Material for the task section start
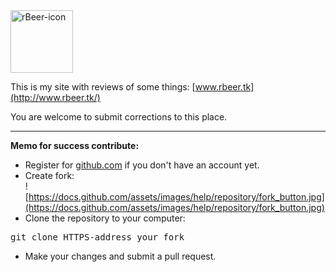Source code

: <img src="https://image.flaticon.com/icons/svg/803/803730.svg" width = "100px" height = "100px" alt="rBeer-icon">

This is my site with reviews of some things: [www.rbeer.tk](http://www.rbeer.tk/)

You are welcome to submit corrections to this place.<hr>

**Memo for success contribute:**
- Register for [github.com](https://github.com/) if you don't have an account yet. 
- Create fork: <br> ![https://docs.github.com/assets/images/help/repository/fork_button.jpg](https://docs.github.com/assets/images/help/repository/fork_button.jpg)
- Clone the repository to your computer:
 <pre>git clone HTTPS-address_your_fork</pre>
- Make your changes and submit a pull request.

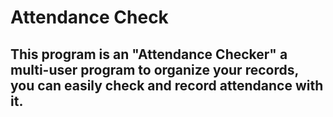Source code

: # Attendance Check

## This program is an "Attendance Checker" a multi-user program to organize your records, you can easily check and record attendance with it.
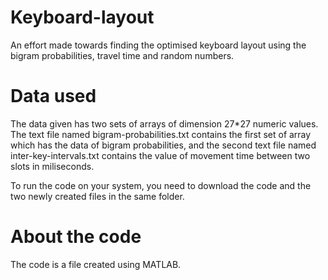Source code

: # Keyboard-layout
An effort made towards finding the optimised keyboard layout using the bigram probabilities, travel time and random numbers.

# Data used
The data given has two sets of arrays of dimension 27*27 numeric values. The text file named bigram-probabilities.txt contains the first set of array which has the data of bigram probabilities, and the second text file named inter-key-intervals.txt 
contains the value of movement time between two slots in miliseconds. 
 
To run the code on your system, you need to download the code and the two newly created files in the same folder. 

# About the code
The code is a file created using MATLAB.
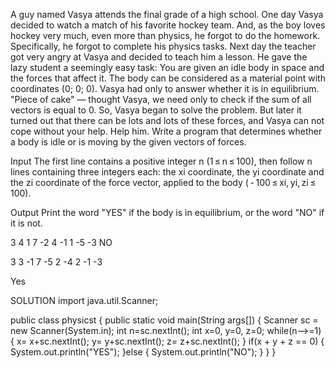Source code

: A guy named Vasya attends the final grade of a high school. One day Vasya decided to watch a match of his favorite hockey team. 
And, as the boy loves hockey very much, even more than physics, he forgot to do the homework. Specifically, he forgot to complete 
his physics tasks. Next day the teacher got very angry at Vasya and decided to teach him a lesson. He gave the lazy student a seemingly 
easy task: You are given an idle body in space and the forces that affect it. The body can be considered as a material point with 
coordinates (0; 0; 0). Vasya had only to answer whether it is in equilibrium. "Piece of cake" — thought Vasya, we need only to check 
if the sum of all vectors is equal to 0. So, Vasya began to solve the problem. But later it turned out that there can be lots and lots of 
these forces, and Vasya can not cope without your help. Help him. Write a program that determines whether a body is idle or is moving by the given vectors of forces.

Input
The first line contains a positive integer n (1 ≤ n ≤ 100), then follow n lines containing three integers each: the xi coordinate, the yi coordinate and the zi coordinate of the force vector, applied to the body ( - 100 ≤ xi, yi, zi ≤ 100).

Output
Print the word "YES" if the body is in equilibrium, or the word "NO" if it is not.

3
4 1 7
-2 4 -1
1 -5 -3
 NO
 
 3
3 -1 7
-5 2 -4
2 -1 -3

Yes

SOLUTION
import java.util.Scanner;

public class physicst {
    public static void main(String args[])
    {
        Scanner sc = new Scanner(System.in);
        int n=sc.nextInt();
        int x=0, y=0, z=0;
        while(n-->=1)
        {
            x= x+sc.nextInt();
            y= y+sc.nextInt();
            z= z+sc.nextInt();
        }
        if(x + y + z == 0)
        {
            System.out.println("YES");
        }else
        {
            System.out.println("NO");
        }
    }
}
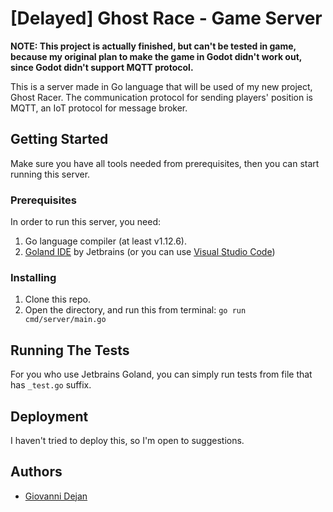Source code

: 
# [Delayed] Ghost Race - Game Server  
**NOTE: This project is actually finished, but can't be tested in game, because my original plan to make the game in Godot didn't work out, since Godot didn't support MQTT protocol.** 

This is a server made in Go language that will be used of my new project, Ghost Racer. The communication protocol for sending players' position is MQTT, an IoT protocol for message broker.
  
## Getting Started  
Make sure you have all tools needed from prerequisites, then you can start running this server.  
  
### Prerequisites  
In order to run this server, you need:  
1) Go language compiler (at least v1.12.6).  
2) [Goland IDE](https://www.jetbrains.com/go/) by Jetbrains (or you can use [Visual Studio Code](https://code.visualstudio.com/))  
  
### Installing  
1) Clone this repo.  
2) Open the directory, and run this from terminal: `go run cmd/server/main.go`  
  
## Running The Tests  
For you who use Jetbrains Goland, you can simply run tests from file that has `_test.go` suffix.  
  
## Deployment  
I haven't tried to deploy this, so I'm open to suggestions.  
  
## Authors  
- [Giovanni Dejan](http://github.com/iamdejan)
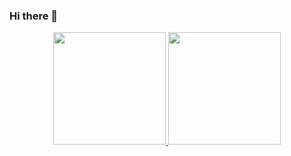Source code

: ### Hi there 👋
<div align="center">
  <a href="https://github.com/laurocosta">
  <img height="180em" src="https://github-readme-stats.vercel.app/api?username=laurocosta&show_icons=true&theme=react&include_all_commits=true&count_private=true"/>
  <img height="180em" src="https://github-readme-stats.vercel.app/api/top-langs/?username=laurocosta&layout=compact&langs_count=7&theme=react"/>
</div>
Material for the task section end
Material for the task section start
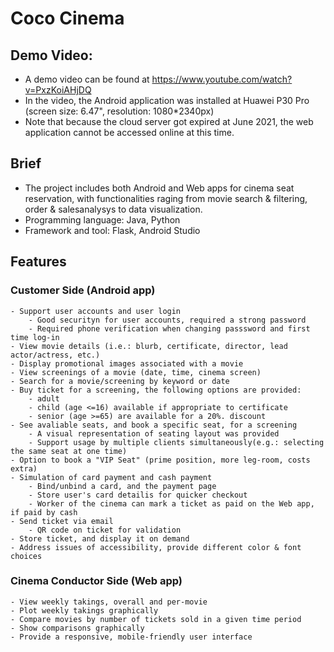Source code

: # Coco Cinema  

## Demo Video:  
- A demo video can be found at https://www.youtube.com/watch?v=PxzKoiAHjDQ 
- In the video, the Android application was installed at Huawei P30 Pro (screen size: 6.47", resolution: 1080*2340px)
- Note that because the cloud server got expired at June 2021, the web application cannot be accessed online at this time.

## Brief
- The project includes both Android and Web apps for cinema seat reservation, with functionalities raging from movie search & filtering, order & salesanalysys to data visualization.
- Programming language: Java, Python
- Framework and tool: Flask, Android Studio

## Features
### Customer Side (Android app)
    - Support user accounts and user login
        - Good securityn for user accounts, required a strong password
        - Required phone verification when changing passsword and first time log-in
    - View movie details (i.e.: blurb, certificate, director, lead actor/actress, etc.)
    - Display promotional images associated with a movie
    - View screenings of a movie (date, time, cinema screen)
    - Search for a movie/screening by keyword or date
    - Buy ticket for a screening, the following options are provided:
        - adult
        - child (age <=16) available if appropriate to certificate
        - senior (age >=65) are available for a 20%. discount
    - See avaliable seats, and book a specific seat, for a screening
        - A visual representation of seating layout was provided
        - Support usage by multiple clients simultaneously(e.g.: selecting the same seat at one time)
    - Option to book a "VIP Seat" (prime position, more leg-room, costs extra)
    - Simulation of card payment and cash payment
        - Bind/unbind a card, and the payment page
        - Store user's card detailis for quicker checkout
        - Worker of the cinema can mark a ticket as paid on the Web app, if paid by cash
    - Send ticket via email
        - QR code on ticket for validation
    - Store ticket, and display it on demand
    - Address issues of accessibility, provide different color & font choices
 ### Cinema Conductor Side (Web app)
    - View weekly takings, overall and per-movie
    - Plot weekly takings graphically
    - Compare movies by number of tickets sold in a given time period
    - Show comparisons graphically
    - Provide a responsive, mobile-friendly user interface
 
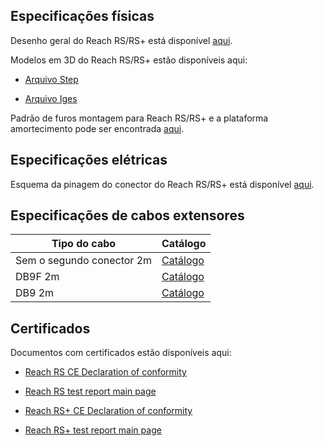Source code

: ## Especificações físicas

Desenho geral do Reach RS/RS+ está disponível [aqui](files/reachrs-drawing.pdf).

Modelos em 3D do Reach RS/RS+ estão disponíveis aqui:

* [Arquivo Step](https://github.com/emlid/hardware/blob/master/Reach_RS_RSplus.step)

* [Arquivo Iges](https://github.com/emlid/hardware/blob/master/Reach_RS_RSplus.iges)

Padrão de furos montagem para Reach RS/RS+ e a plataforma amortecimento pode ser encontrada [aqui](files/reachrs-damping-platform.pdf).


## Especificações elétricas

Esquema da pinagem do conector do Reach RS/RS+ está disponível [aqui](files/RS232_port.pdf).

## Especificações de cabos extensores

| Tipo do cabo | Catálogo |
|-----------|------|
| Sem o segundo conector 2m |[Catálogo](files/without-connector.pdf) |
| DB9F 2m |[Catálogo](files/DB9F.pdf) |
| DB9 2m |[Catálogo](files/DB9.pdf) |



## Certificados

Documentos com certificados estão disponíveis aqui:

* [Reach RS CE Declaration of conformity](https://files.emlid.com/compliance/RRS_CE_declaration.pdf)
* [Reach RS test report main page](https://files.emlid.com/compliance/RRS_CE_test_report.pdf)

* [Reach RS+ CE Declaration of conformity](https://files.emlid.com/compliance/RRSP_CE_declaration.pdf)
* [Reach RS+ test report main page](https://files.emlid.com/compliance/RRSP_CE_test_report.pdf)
Material for the task section end
--- Exercise prompt ---
Output exactly the lines of the material above from the one containing "- Store user's" up to and including the one containing "- Store ticket, and display it on demand".

--- Solution for this exercise ---
        - Store user's card detailis for quicker checkout
        - Worker of the cinema can mark a ticket as paid on the Web app, if paid by cash
    - Send ticket via email
        - QR code on ticket for validation
    - Store ticket, and display it on demand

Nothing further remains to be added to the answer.